» **Data for processing**

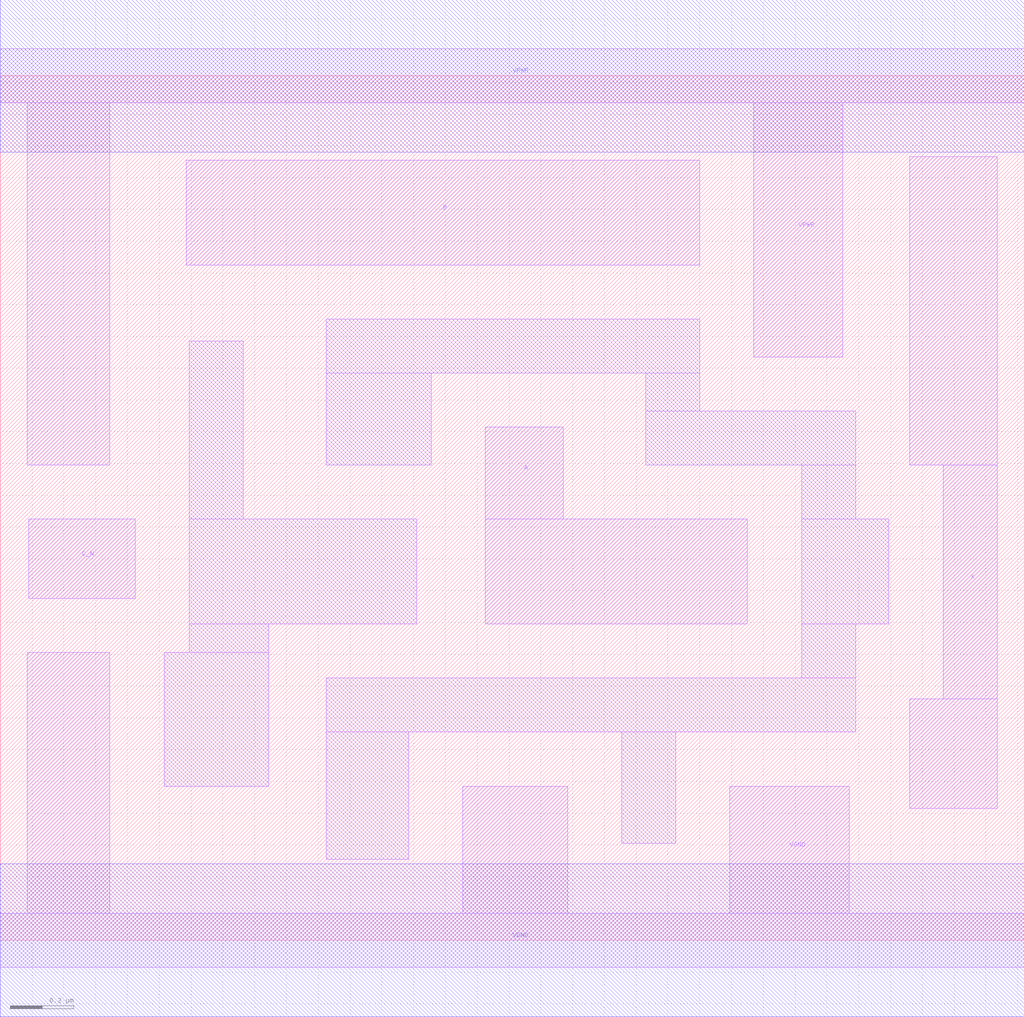
<source format=lef>
# Copyright 2020 The SkyWater PDK Authors
#
# Licensed under the Apache License, Version 2.0 (the "License");
# you may not use this file except in compliance with the License.
# You may obtain a copy of the License at
#
#     https://www.apache.org/licenses/LICENSE-2.0
#
# Unless required by applicable law or agreed to in writing, software
# distributed under the License is distributed on an "AS IS" BASIS,
# WITHOUT WARRANTIES OR CONDITIONS OF ANY KIND, either express or implied.
# See the License for the specific language governing permissions and
# limitations under the License.
#
# SPDX-License-Identifier: Apache-2.0

VERSION 5.5 ;
NAMESCASESENSITIVE ON ;
BUSBITCHARS "[]" ;
DIVIDERCHAR "/" ;
MACRO sky130_fd_sc_hd__or3b_1
  CLASS CORE ;
  SOURCE USER ;
  ORIGIN  0.000000  0.000000 ;
  SIZE  3.220000 BY  2.720000 ;
  SYMMETRY X Y R90 ;
  SITE unithd ;
  PIN A
    ANTENNAGATEAREA  0.126000 ;
    DIRECTION INPUT ;
    USE SIGNAL ;
    PORT
      LAYER li1 ;
        RECT 1.525000 0.995000 2.350000 1.325000 ;
        RECT 1.525000 1.325000 1.770000 1.615000 ;
    END
  END A
  PIN B
    ANTENNAGATEAREA  0.126000 ;
    DIRECTION INPUT ;
    USE SIGNAL ;
    PORT
      LAYER li1 ;
        RECT 0.585000 2.125000 2.200000 2.455000 ;
    END
  END B
  PIN C_N
    ANTENNAGATEAREA  0.126000 ;
    DIRECTION INPUT ;
    USE SIGNAL ;
    PORT
      LAYER li1 ;
        RECT 0.090000 1.075000 0.425000 1.325000 ;
    END
  END C_N
  PIN X
    ANTENNADIFFAREA  0.453750 ;
    DIRECTION OUTPUT ;
    USE SIGNAL ;
    PORT
      LAYER li1 ;
        RECT 2.860000 0.415000 3.135000 0.760000 ;
        RECT 2.860000 1.495000 3.135000 2.465000 ;
        RECT 2.965000 0.760000 3.135000 1.495000 ;
    END
  END X
  PIN VGND
    DIRECTION INOUT ;
    SHAPE ABUTMENT ;
    USE GROUND ;
    PORT
      LAYER li1 ;
        RECT 0.000000 -0.085000 3.220000 0.085000 ;
        RECT 0.085000  0.085000 0.345000 0.905000 ;
        RECT 1.455000  0.085000 1.785000 0.485000 ;
        RECT 2.295000  0.085000 2.670000 0.485000 ;
    END
    PORT
      LAYER met1 ;
        RECT 0.000000 -0.240000 3.220000 0.240000 ;
    END
  END VGND
  PIN VPWR
    DIRECTION INOUT ;
    SHAPE ABUTMENT ;
    USE POWER ;
    PORT
      LAYER li1 ;
        RECT 0.000000 2.635000 3.220000 2.805000 ;
        RECT 0.085000 1.495000 0.345000 2.635000 ;
        RECT 2.370000 1.835000 2.650000 2.635000 ;
    END
    PORT
      LAYER met1 ;
        RECT 0.000000 2.480000 3.220000 2.960000 ;
    END
  END VPWR
  OBS
    LAYER li1 ;
      RECT 0.515000 0.485000 0.845000 0.905000 ;
      RECT 0.595000 0.905000 0.845000 0.995000 ;
      RECT 0.595000 0.995000 1.310000 1.325000 ;
      RECT 0.595000 1.325000 0.765000 1.885000 ;
      RECT 1.025000 0.255000 1.285000 0.655000 ;
      RECT 1.025000 0.655000 2.690000 0.825000 ;
      RECT 1.025000 1.495000 1.355000 1.785000 ;
      RECT 1.025000 1.785000 2.200000 1.955000 ;
      RECT 1.955000 0.305000 2.125000 0.655000 ;
      RECT 2.030000 1.495000 2.690000 1.665000 ;
      RECT 2.030000 1.665000 2.200000 1.785000 ;
      RECT 2.520000 0.825000 2.690000 0.995000 ;
      RECT 2.520000 0.995000 2.795000 1.325000 ;
      RECT 2.520000 1.325000 2.690000 1.495000 ;
  END
END sky130_fd_sc_hd__or3b_1

</source>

» **Work task**
Please copy exactly the lines from the one that contains "RECT 0.595000 0.905000" up to and including the final line of the listing above.

» **Answer**
      RECT 0.595000 0.905000 0.845000 0.995000 ;
      RECT 0.595000 0.995000 1.310000 1.325000 ;
      RECT 0.595000 1.325000 0.765000 1.885000 ;
      RECT 1.025000 0.255000 1.285000 0.655000 ;
      RECT 1.025000 0.655000 2.690000 0.825000 ;
      RECT 1.025000 1.495000 1.355000 1.785000 ;
      RECT 1.025000 1.785000 2.200000 1.955000 ;
      RECT 1.955000 0.305000 2.125000 0.655000 ;
      RECT 2.030000 1.495000 2.690000 1.665000 ;
      RECT 2.030000 1.665000 2.200000 1.785000 ;
      RECT 2.520000 0.825000 2.690000 0.995000 ;
      RECT 2.520000 0.995000 2.795000 1.325000 ;
      RECT 2.520000 1.325000 2.690000 1.495000 ;
  END
END sky130_fd_sc_hd__or3b_1

</source>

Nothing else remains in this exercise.